= Centralspindlin =

Centralspindlin is a motor complex implicated in cell division. It contributes to virtually every step in cytokinesis, It is highly conserved in animal cells as a component of the spindle midzone and midbody. Centralspindlin is required for the assembly of the mitotic spindle as well as for microtubule bundling and anchoring of midbody microtubules to the plasma membrane. This complex is also implicated in tethering the spindle apparatus to the plasma membrane during cytokinesis This interaction permits cleavage furrow ingression. In addition, centralspindlin's interaction with the ESCRT III allows for abscission to occur.

== Structure ==

Centralspindlin is a heterotetramer consisting of two different subunit proteins:
1. A KIF23 dimer (Kinesin 6 motor protein, also known as MKLP1 in mammals and ZEN-4 in C. elegans)
Consists of a motor domain linked to a parallel coiled coil and a globular region by a linker
1. A RACGAP1 dimer (Also known as MgcRacGAP in mammals or CYK-4 in C. elegans)
Contains a coiled-coil and an important RhoGAP domain
Both KIF23 and RacGAP1 dimerize via their parallel coiled coil domain.
Centralspindlin oligomerizes in order to link the mitotic spindle with the plasma membrane The sequences mediating interactions between KIF23 and RacGAP1 are highly variable between species.

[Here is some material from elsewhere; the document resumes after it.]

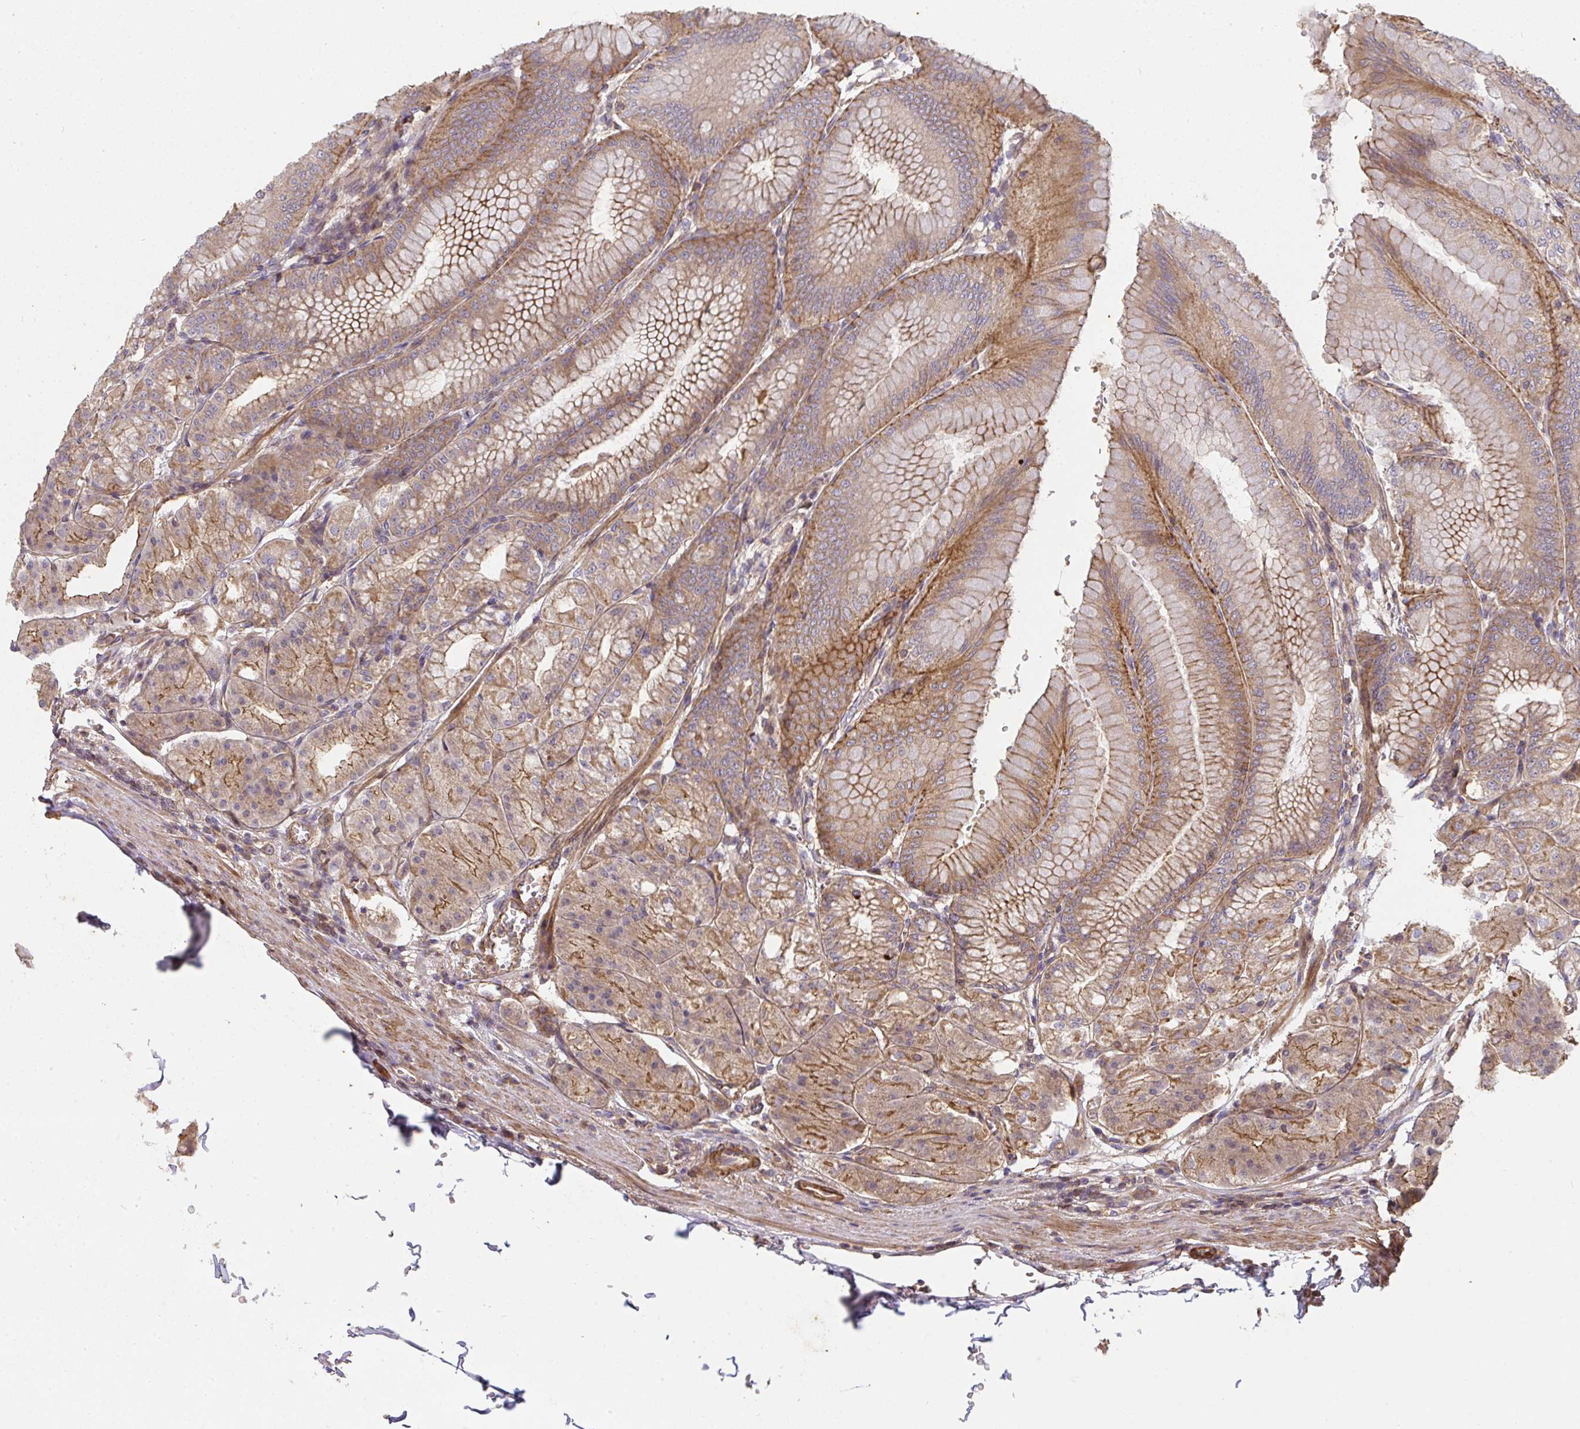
{"staining": {"intensity": "moderate", "quantity": ">75%", "location": "cytoplasmic/membranous"}, "tissue": "stomach", "cell_type": "Glandular cells", "image_type": "normal", "snomed": [{"axis": "morphology", "description": "Normal tissue, NOS"}, {"axis": "topography", "description": "Stomach, lower"}], "caption": "The photomicrograph exhibits staining of unremarkable stomach, revealing moderate cytoplasmic/membranous protein expression (brown color) within glandular cells.", "gene": "TNMD", "patient": {"sex": "male", "age": 71}}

However, a high affinity interaction between these subunits is essential for the proper functioning of the Centralspindlin complex.

=== Subunits ===

KIF23 interacts with microtubules at sites of overlap, linking the centralspindlin complex to the mitotic spindle.
RacGAP1 recruits ECT2 to the central spindle. ECT2 is a Guanine nucleotide-exchange factor for RhoA. Cytokinesis is initiated when RhoA is activated by ECT2.
RacGAP1 is also involved in tethering the central spindle to the plasma membrane. Without this interaction, cytokinesis cannot occur.

== Interactions ==

- A glance at the busy complex
- Interacts with RhoA and Rac during furrow ingression
- Recruits cytokinetic effector proteins such as ECT2
- Binds microtubule plus-end overlaps characteristic of the central spindle through its KIF23 subunit
- Recruits the ESCRT III complex in late cytokinesis
- Promotes cortical accumulation of F-actin and myosin through its RACGAP1 subunit
- Stabilized through interactions with Aurora B kinase
- Negatively regulated by 14-3-3
- RacGAP1 binds to PRC1 microtubule crosslinker, an interaction that is crucial for maintaining the stability of the spindle midzone.